Wednesday, October 26, 2011
I was cleaning off my desktop and came across an interesting letter opinion in which the Chancery Court deals with the question of selecting a lead plaintiff (SEPTA v Rubin et al). Selecting a lead plaintiff and the problem of multi-jurisdiction litigation in the context of transaction-related litigation is a recent interest of mine. While this can be difficult problem when there is multiple litigation in different jurisdictions, it's less complicated with respect to litigation within a single jurisdiction.

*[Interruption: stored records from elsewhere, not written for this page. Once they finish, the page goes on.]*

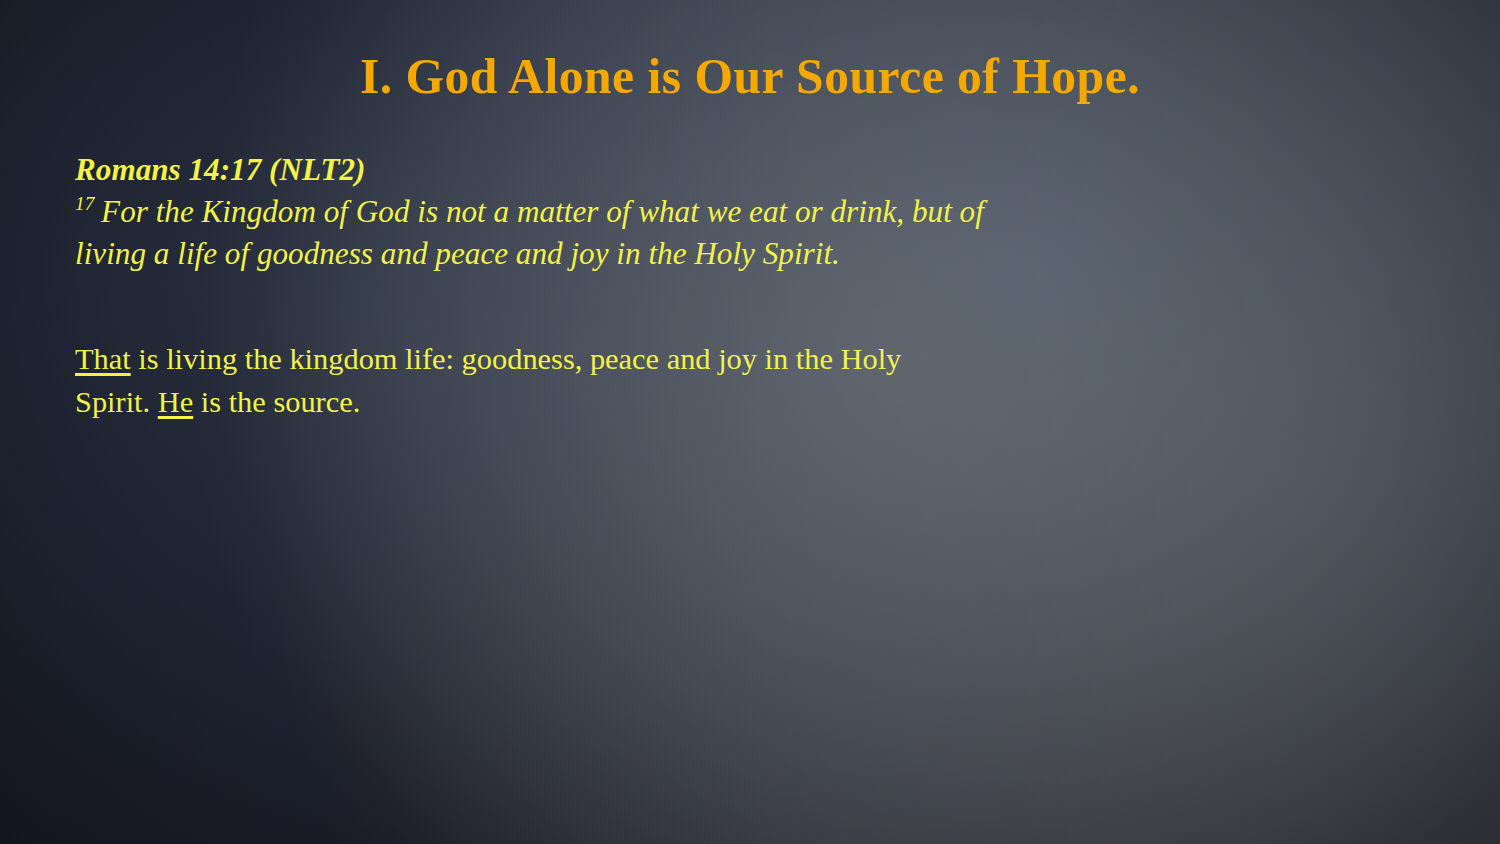I. God Alone is Our Source of Hope.
Romans 14:17 (NLT2)
17For the Kingdom of God is not a matter of what we eat or drink, but of living a life of goodness and peace and joy in the Holy Spirit.
That is living the kingdom life: goodness, peace and joy in the Holy Spirit. He is the source.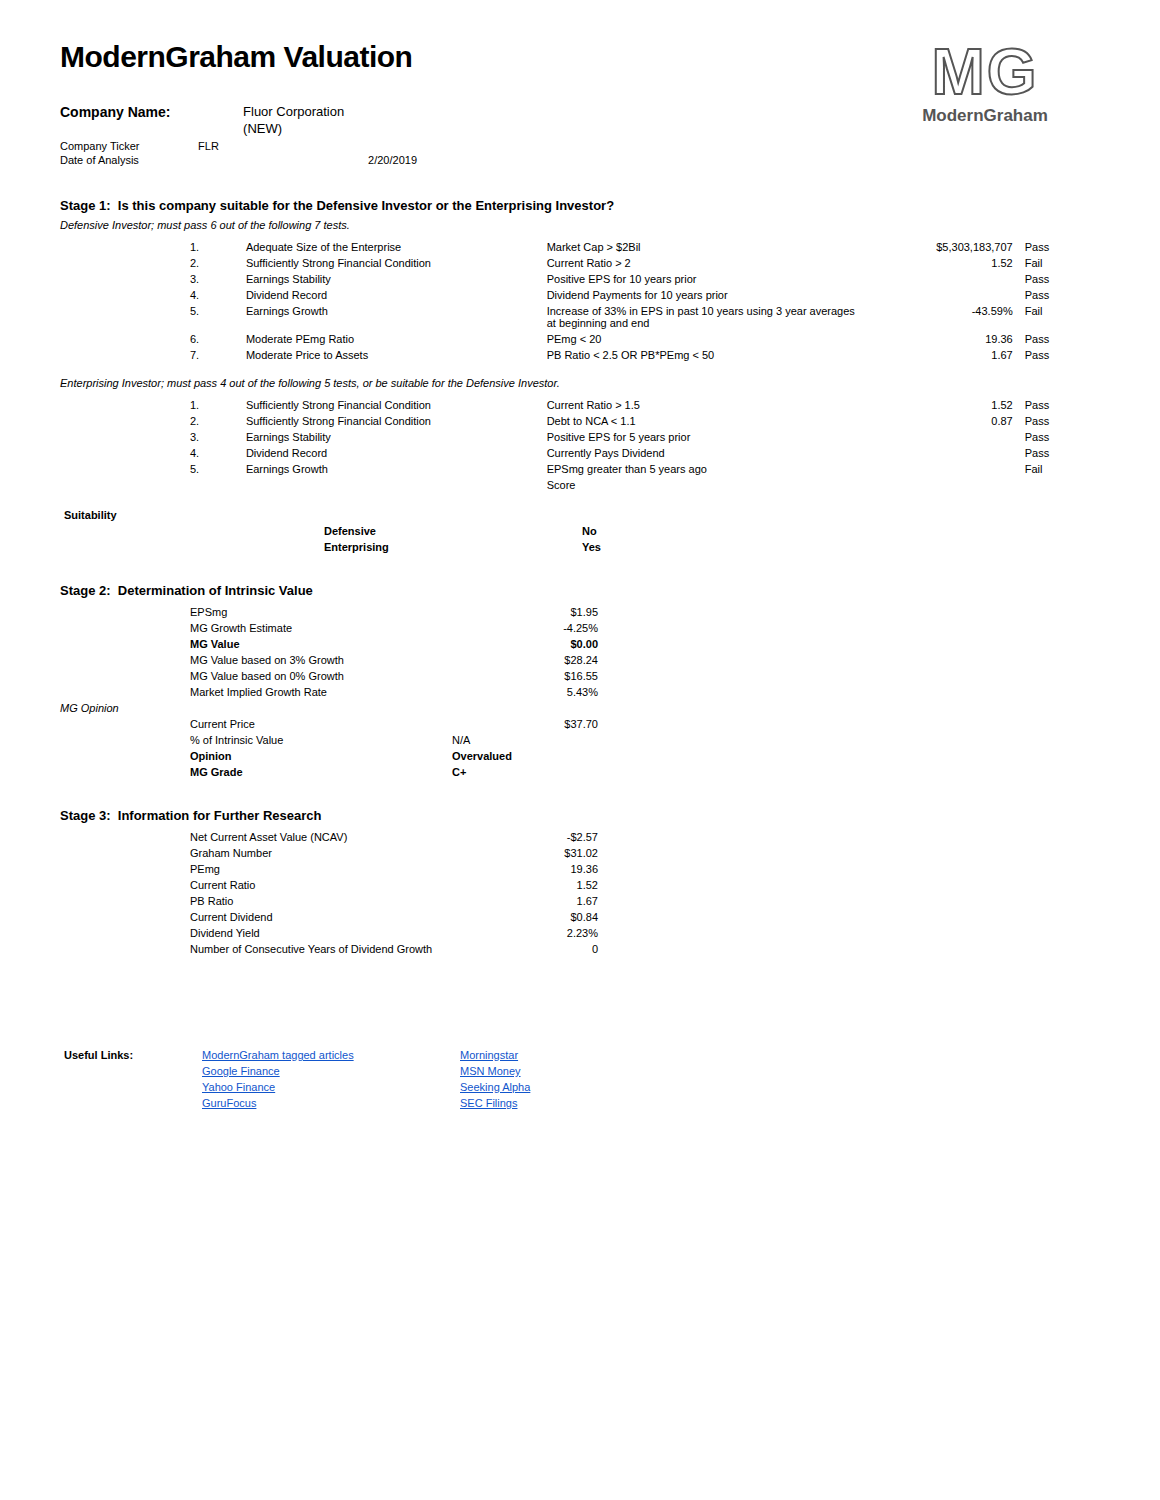ModernGraham Valuation
MG
ModernGraham
Company Name: Fluor Corporation
(NEW)
Company Ticker FLR
Date of Analysis 2/20/2019
Stage 1: Is this company suitable for the Defensive Investor or the Enterprising Investor?
Defensive Investor; must pass 6 out of the following 7 tests.
| 1. | Adequate Size of the Enterprise | Market Cap > $2Bil | $5,303,183,707 | Pass |
| 2. | Sufficiently Strong Financial Condition | Current Ratio > 2 | 1.52 | Fail |
| 3. | Earnings Stability | Positive EPS for 10 years prior | | Pass |
| 4. | Dividend Record | Dividend Payments for 10 years prior | | Pass |
| 5. | Earnings Growth | Increase of 33% in EPS in past 10 years using 3 year averages at beginning and end | -43.59% | Fail |
| 6. | Moderate PEmg Ratio | PEmg < 20 | 19.36 | Pass |
| 7. | Moderate Price to Assets | PB Ratio < 2.5 OR PB*PEmg < 50 | 1.67 | Pass |
Enterprising Investor; must pass 4 out of the following 5 tests, or be suitable for the Defensive Investor.
| 1. | Sufficiently Strong Financial Condition | Current Ratio > 1.5 | 1.52 | Pass |
| 2. | Sufficiently Strong Financial Condition | Debt to NCA < 1.1 | 0.87 | Pass |
| 3. | Earnings Stability | Positive EPS for 5 years prior | | Pass |
| 4. | Dividend Record | Currently Pays Dividend | | Pass |
| 5. | Earnings Growth | EPSmg greater than 5 years ago | | Fail |
| | | Score | | |
| Suitability | | |
| | Defensive | No |
| | Enterprising | Yes |
Stage 2: Determination of Intrinsic Value
| EPSmg | $1.95 | |
| MG Growth Estimate | -4.25% | |
| MG Value | $0.00 | |
| MG Value based on 3% Growth | $28.24 | |
| MG Value based on 0% Growth | $16.55 | |
| Market Implied Growth Rate | 5.43% | |
| MG Opinion | | |
| Current Price | $37.70 | |
| % of Intrinsic Value | N/A | |
| Opinion | Overvalued | |
| MG Grade | C+ | |
Stage 3: Information for Further Research
| Net Current Asset Value (NCAV) | -$2.57 | |
| Graham Number | $31.02 | |
| PEmg | 19.36 | |
| Current Ratio | 1.52 | |
| PB Ratio | 1.67 | |
| Current Dividend | $0.84 | |
| Dividend Yield | 2.23% | |
| Number of Consecutive Years of Dividend Growth | 0 | |
| Useful Links: | ModernGraham tagged articles | Morningstar |
| | Google Finance | MSN Money |
| | Yahoo Finance | Seeking Alpha |
| | GuruFocus | SEC Filings |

Delaware has long not followed the old "first to file" rule in determining the identity of lead plaintiffs. Rather, it has a two step approach. First, the courts encourage plaintiffs to organize themselves and work it out internally. That's a pretty successful approach. When it fails, however the court has to make a determination as to which of the competing plaintiffs should be the lead plaintiff. The court does does by applying the so-called "Hirt factors":
- the quality of the pleading that appears best able to represent the interests of the shareholder class and derivative plaintiffs;
- the relative economic stakes of the competing litigants in the outcome of the lawsuit (to be accorded great weight);
- the willingness and ability of all the contestants to litigate vigorously on behalf of an entire class of shareholders;
- the absence of any conflict between larger, often institutional, stockholders and smaller stockholders;
- the enthusiasm or vigor with which the various contestants have prosecuted the lawsuit; [and]
- the competence of counsel and their access to the resources necessary to prosecute the claims at issue.
Rather than encourage a race to courthouse, the Hirt factors are intended to create incentives for parties to bring quality claims and to weed out low quality, knee-jerk claims that appear in the wake of many deal announcements.